Avec une autonomie de 8 heures - contre 2 pour un hélicoptère traditionnel - il peut mener des missions longues d'observation sans exposer les pilotes. Pendant sa mission, il est piloté depuis le navire par un opérateur. Mais pour décoller et aponter, c'est une intelligence artificielle qui prend les commandes pour effectuer ces manœuvres dans toutes les conditions météorologiques.

"Ces deux phases sont les plus dangereuses, surtout par gros temps. Cette technologie pourrait être installée sur des hélicoptères traditionnels", nous explique un représentant d'Airbus.

Lutte anti drone, un enjeu tactique et économique

Mais qui dit drones, dit aussi systèmes anti-drones et là encore, l'innovation se mène à marche forcée. Cet enjeu a été vécu sur tous les fronts, sur terre, dans les airs et en mer. La Marine française en a fait l'expérience en mer Rouge avec les attaques Houthis.

Les frégates françaises déployées dans la force navale Aspides ont été contraintes de tirer 22 missiles Aster 30 à un million d'euros l'unité pour détruire des drones à quelques milliers d'euros.

"Nous devons trouver une réponse adaptée pour affronter ces attaques en identifiant les drones ou les missiles. Pour cela, nous faisons appelle à l'intelligence artificielle", explique Emmanuel Chiva.

Une version navale du système Paseo de Safran, qui est utilisé par l'armée de Terre, a été mise au point. Dans le même esprit, le canon téléopéré RapidFire (Thales/KNDS France) identifie l'attaque et riposte avec une munition adaptée.

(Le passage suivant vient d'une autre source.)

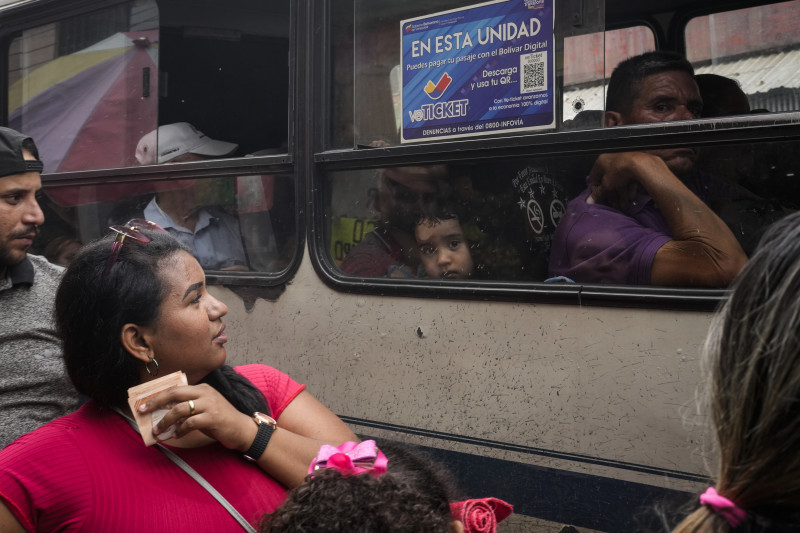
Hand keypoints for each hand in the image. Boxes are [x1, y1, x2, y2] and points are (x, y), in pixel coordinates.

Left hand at [137, 384, 254, 451]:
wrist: (242, 429)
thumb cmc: (220, 420)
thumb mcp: (204, 408)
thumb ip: (188, 407)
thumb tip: (165, 413)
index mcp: (202, 388)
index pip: (176, 388)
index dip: (158, 395)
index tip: (145, 403)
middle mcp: (205, 393)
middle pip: (175, 394)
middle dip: (156, 402)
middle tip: (143, 410)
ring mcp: (210, 404)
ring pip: (180, 409)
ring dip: (165, 420)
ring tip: (158, 430)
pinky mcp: (213, 418)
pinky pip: (190, 423)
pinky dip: (180, 430)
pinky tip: (176, 435)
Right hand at [587, 152, 656, 210]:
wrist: (641, 165)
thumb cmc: (620, 171)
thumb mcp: (606, 185)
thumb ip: (598, 194)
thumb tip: (590, 200)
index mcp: (601, 161)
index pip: (594, 178)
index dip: (596, 190)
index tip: (599, 199)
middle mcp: (611, 160)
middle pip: (608, 181)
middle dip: (612, 195)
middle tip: (614, 204)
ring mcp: (623, 162)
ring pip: (620, 181)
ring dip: (621, 195)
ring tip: (624, 205)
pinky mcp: (634, 166)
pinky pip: (629, 179)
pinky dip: (629, 189)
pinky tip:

Le canon téléopéré RapidFire (Thales/KNDS France) identifie l'attaque et riposte avec une munition adaptée.
Le canon téléopéré RapidFire (Thales/KNDS France) identifie l'attaque et riposte avec une munition adaptée. © Thales

Pour ce canon de 40mm, les deux industriels ont mis au point plusieurs types de munitions dont l'A3B (Anti-Aerial AirBurst) qui a été conçue pour neutraliser des essaims de drones aériens.. Le prix d'une munition seraient bien moins cher que des drones low cost comme ceux que fournit l'Iran à la Russie ou aux Houthis.

L'autre innovation anti-drone présentée sur Euronaval est le Skyjacker de Safran qui avait été dévoilé sur Eurosatory pour la défense terrestre. Ce système détecte et d’identifie les drones, puis leur envoie un signal pour les brouiller et leurrer leur système de navigation. Skyjacker a été testé par la Fremm Lorraine en mer Rouge pendant les attaques Houthis. D'ici à la fin de l'année, trois systèmes seront livrés à la Marine nationale.

Cette manière duale de développement de l'armement fait partie de la feuille de route confiée par le ministre des Armées à la DGA. Le but est d'accélérer le processus de notification, mais aussi d'utiliser ce qui existe déjà dans d'autres applications en l'adaptant quand il s'agit de systèmes militaires ou en le militarisant pour les systèmes civils. Souvent accusée d'être trop lourde, trop lente ou trop bureaucratique, la DGA a montré sur Euronaval sa capacité à se réinventer.